Recensione: Best Of Fear
Tempo di fare un riassunto delle puntate precedenti per i Primal Fear, istituzione della scena power teutonica (e non solo) forgiata nell’acciaio ormai un ventennio fa. Celebrazioni e rimembranze prendono forma attraverso una raccolta in formato doppio CD chiamata “Best Of Fear”, che racchiude 23 tra le migliori composizioni uscite sotto l’egida Frontiers Records arricchite da tre inediti e una cover.
Proprio questo breve assortimento di novità posto in apertura del disco 1 rappresenta il punto di interesse maggiore, dato per scontato che il resto della tracklist sia già mandato giù a memoria dai fans della band.
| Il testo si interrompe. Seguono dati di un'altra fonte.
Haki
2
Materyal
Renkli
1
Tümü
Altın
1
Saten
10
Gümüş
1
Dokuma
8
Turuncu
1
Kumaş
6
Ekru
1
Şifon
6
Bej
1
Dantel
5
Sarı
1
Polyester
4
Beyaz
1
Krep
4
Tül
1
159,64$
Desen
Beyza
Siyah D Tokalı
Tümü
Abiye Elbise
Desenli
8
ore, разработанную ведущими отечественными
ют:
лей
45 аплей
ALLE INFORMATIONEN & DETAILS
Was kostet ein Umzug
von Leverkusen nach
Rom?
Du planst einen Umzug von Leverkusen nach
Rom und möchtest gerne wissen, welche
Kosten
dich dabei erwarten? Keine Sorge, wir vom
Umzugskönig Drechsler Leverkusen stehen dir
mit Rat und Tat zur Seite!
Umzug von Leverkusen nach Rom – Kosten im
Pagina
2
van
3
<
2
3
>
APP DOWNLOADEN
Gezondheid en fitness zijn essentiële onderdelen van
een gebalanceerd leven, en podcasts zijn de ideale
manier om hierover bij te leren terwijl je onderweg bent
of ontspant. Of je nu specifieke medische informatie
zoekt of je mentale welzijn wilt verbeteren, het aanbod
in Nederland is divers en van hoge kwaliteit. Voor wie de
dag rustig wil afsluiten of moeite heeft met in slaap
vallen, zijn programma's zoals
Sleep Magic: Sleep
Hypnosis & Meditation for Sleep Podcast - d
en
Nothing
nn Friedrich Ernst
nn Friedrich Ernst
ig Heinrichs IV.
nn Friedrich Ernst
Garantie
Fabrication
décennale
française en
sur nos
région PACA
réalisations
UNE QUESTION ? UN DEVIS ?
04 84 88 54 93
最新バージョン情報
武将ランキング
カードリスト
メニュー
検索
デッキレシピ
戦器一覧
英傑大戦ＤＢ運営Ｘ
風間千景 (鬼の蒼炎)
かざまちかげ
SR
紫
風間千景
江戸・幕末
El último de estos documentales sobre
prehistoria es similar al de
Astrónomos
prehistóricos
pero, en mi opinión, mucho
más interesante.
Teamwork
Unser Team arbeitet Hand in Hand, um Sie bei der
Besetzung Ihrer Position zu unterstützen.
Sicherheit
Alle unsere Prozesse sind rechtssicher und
E dunque, la prima delle novità è “Area 16”, una semplice intro strumentale dai toni orchestrali che immerge in una atmosfera cupa e apocalittica, rinnovando l’immaginario adottato da Matt Sinner e soci negli ultimi tempi. “Predator” sorge dirompente e immediata, un power moderno sostenuto, dove le caratteristiche dei Primal Fear non vengono smentite: riff speed, aperture melodiche negli intrecci delle tre chitarre, la voce dominante di Ralf Scheepers a condurre le danze e un coro che fa subito presa.
La ricetta di come va suonato il genere, seguendo tutti i dettami della tradizione con fedeltà immutata, è qui riproposta e timbrata dalla prestazione compatta di una band graziata dalla migliore line up della loro carriera. “If Looks Could Kill” è la cover che non ti aspetti, estrapolata dal repertorio delle Heart, e trasfigurata dalla vena d’acciaio dei Primal Fear in un pezzo granitico e bollente, con coda finale sfumata sulla corsa pirotecnica delle sei corde. Chiude la portata principale “Thrill Of Speed”, altro numero tirato che richiama il periodo di “Metal Is Forever” con corone crucco, dove il trio Beyrodt-Naumann-Karlsson si destreggia tra rasoiate ritmiche e un breve intermezzo arpeggiato, prima di graffiare nuovamente. Da sottolineare anche l’ottima prova dell’ex U.D.O. Francesco Jovino, italico martellatore provetto dietro le pelli, ormai ben amalgamato nei meccanismi dei tedeschi.
Per quanto riguarda il resto, troverete il meglio, secondo la band, estratto a partire dal debutto su Frontiers “New Religion” fino all’ultimo “Rulebreaker” del 2016. Poco da dire, tutto rulla e trita l’ascoltatore a suon di metallo rovente, basti ad esempio ripescare le varie “Strike”, “Sign Of Fear”, “Riding The Eagle” per andare sul sicuro ed essere avvolti da un muro di suono devastante, “carezzati” dal fuoco che Scheepers riesce a sprigionare dalle sue corde vocali titaniche, tra aggressività e melodia sempre perfettamente bilanciate.
Nel secondo CD “Best Of Fear” punta sulle tracce più epiche e dilatate, presentando l’altro lato della medaglia. “Everytime It Rains” in apertura con la presenza dell’ospite Simone Simons degli Epica è una ballad tanto furba quanto ammaliante che si lascia ancora ascoltare con piacere. Trovano spazio anche le tracce più lunghe che i Primal Fear hanno proposto negli ultimi anni, come i quasi undici minuti di “We Walk Without Fear”, l’extended version di “Fighting The Darkness” e “One Night In December”, a dimostrazione di come la band non sappia solo picchiare duro ma riesca a svariare costruendo atmosfere e saliscendi emotivi. La penna di Matt Sinner è una delle più pregiate nella scena, e affiancato dal sempre prolifico Magnus Karlsson, conosce pochi rivali.
Da segnalare anche l’inserimento di “Born With A Broken Heart” in versione remix e che presenta il contributo originale di Liv Kristine (ex-Leave’s Eyes).
“Best Of Fear” è quindi una lunga rassegna attraverso il mondo recente degli aquilotti d’acciaio, e al di là della manciata di inediti, può essere un buon compromesso per chi ancora non si è addentrato tra le loro note, ma anche un’uscita interessante per i fans più accaniti e completisti. I Primal Fear restano una garanzia per quanto riguarda il power, e come detto a oggi godono di una line up tecnicamente eccelsa in grado di spazzare via buona parte della concorrenza.